If the font size would have been 48 pixel size everywhere, it would have looked terrible on mobile. And maybe you would have then resorted to a media query to fix things, which makes code more complicated and hard to maintain.

Here we have an h2 class, h2 class display-5. The display-5 class is responsible for setting this larger font size: if we remove it for a moment, the heading is going to be much smaller.

The rendered font size scales progressively as the viewport is being resized, as you can see, this text does gently become smaller.

But let's have a look at what happens somewhere else. This is a lead paragraph.

Both on desktop and mobile, it’s rendered at 20 pixels.
So responsive font sizing it is NOT applied to all tags out of the box.
By default, it's not enabled on paragraph elements.

Let’s see another case.
I'm going to remove all the applied classes so we can check what happens to a pure H2 tag.
The font size here is 24 pixels on mobile, and it is 32 pixels on desktop.

So by default, all headings are having responsive font sizing applied. Which is clearly very useful.

By the way, we won’t go thru showing this right now, but If you want to control the font sizes applied to each kind of heading, you can use the WordPress Customizer and easily tweak the Typography options.

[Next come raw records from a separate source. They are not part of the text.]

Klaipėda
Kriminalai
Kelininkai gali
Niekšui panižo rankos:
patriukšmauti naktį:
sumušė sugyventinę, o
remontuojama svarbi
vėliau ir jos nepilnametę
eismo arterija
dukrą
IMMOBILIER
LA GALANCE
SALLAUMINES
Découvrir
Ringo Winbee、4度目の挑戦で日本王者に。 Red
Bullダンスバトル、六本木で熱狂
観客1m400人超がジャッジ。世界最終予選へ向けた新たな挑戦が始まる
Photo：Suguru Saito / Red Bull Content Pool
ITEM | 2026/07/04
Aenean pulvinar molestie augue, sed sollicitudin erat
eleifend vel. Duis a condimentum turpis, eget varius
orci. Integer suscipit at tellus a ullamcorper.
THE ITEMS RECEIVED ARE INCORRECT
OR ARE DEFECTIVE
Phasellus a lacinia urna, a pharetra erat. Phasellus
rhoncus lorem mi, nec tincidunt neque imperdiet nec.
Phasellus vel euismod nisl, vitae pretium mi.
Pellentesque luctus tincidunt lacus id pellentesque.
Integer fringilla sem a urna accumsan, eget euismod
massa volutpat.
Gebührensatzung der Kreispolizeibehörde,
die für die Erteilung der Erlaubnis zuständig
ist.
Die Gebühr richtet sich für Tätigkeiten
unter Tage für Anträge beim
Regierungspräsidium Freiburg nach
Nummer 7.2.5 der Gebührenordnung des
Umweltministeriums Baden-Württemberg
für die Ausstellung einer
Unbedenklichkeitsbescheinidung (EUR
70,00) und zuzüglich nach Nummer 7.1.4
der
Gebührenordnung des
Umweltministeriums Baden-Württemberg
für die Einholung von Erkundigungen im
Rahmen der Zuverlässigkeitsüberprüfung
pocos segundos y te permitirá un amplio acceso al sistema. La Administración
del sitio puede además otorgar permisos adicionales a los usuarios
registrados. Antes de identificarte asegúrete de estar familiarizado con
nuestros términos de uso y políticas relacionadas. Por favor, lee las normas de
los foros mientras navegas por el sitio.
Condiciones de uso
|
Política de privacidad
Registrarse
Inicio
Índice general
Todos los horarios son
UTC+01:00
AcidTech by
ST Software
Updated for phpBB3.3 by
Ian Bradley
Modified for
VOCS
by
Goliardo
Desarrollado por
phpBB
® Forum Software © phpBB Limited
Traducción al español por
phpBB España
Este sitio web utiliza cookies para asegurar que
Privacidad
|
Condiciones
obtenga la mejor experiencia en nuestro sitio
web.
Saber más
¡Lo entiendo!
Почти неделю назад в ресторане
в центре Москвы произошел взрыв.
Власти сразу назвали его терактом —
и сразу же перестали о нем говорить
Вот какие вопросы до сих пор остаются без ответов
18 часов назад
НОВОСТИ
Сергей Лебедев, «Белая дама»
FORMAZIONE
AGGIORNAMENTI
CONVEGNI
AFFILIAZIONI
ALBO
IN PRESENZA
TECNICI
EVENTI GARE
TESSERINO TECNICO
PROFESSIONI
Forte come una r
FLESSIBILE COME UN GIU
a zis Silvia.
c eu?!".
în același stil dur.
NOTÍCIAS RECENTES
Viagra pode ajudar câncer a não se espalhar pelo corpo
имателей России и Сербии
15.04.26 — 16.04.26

Now let’s go to another topic. This is really useful for designers.
In the Picostrap theme, we have introduced some special utility classes to give easy fine grained control over responsive font sizing.

These are especially handy to use in LiveCanvas. We’ll quickly demonstrate it right now.

Let’s launch the LiveCanvas editor.
Upon clicking on some editable text you’ll see the text editing toolbar.
Now if I click the classes link in here, an extra toolbar is revealed.

From this toolbar we can control the colors.
the alignment.
Font weights.
Paragraph classes.
Display classes.
The heading classes.
and finally, responsive font sizing.

As you can see, if I click in here, I can control the font size.

But the cool thing is that font size is responsively applied using our own utility classes, defined in the Picostrap theme.

Let’s make it super large on desktop, and see how it scales on mobile.

Let’s open the HTML editor, to have a look at what’s going on in the code to make this work.

The editor has just added the rfs dash 50 class to the element.

You can use values from 1 to 50. Now I’m going to change it to 20.

Really useful.

Now let’s have a look at the RFS utility class demo pages.

Let’s head over to the picostrap site and pick a demo.

In the menu, inside “Extras”, you’ll find the link for the RFS demo page.

So this is a simple page showcasing all the RFS utility classes.

Actually these are paragraph elements, but you can use these classes on every text element, headings, spans or whatever.

As a demonstration of this, let’s change the p element into a span element.

Let’s check one more time how the responsive sizing is working.

The computed font size is 57 pixels on mobile and 112 on desktop so yes, it’s fully working.

So to sum up, these RFS utility classes give you the power to control responsive font sizing instantly, directly in your HTML. Of course you can use them everytime you want, both from the WYSIWYG text editing interface and from the code editor.